Continuing, I was hoping that just counting the number of good matches like this would be enough, but it turned out that basically I just pointed to the image with the most descriptors. What I tried after this is a homography calculation. The goal was to figure it out and see if it was really homophafia or not. The hope was that a good match and only a good match would have homography, which is a good transformation. Creating homography was done simply using cv :: findHomography on obj and the scene, which are std :: vector <summary :: Point2f>. I checked the validity of the homography using the code I found online:
bool niceHomography(cv::Mat H) { std::cout << H << std::endl; const double det = H.at<double>(0, 0) * H.at<double>(1, 1) - H.at<double>(1, 0) * H.at<double>(0, 1); if (det < 0) { std::cout << "Homography: bad determinant" << std::endl; return false; } const double N1 = sqrt(H.at<double>(0, 0) * H.at<double>(0, 0) + H.at<double>(1, 0) * H.at<double>(1, 0)); if (N1 > 4 || N1 < 0.1) { std::cout << "Homography: bad first column" << std::endl; return false; } const double N2 = sqrt(H.at<double>(0, 1) * H.at<double>(0, 1) + H.at<double>(1, 1) * H.at<double>(1, 1)); if (N2 > 4 || N2 < 0.1) { std::cout << "Homography: bad second column" << std::endl; return false; } const double N3 = sqrt(H.at<double>(2, 0) * H.at<double>(2, 0) + H.at<double>(2, 1) * H.at<double>(2, 1)); if (N3 > 0.002) { std::cout << "Homography: bad third row" << std::endl; return false; } return true; }
I donβt understand the math behind this, so when checking, I sometimes replaced this function with a simple check if the determinant of homography was positive. The problem is that I had problems. The homographies were either bad or good when they shouldn't (when I checked only the determinant).

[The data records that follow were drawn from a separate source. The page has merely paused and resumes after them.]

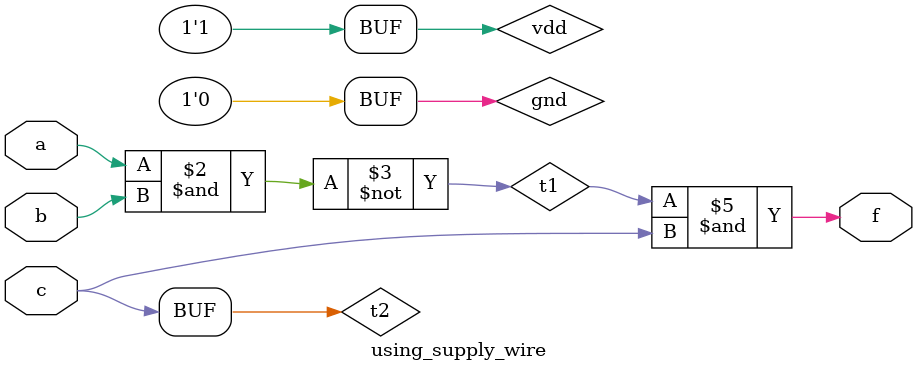
<source format=v>
module using_supply_wire(a,b,c,f);
  input a,b,c;
  output f;
 wire t1,t2;
  supply0 gnd;
  supply1 vdd;
  nand G1(t1,vdd,a,b);
  xor G2(t2,c,gnd);
  and G3(f,t1,t2);
endmodule
  

</source>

I decided that I should use homography, and for several points just calculate their position in the target image using their position in the original image. Then I would compare these average distances, and ideally I would get a very obvious lower average distance if the image is correct. This does not work at all . All distances were colossal. I thought I might have used homography to calculate the correct position, but switching obj and scenes with each other gave similar results.
Other things I tried were SURF descriptors instead of SIFT, BFMatcher (brute force) instead of FLANN, getting n smallest distances for each image instead of a number depending on the minimum distance or getting distances depending on the global maximum distance, None of these approaches didn't give me certain good results, and I feel stuck right now.
My next next strategy would be to sharpen the images or even turn them into binary images using some kind of local threshold or some algorithms used for segmentation. I am looking for any suggestions or mistakes that everyone can see in my work.
I do not know how relevant this is, but I have added some of the images on which I am testing this. Many times on test images, most SIFT vectors come from a frame (higher contrast) than the picture. That's why I think sharpening images can work, but I don't want to go deeper if something that I did before is wrong.
Image gallery here with descriptions in the titles. Images have a fairly high resolution, see if this can give some clues.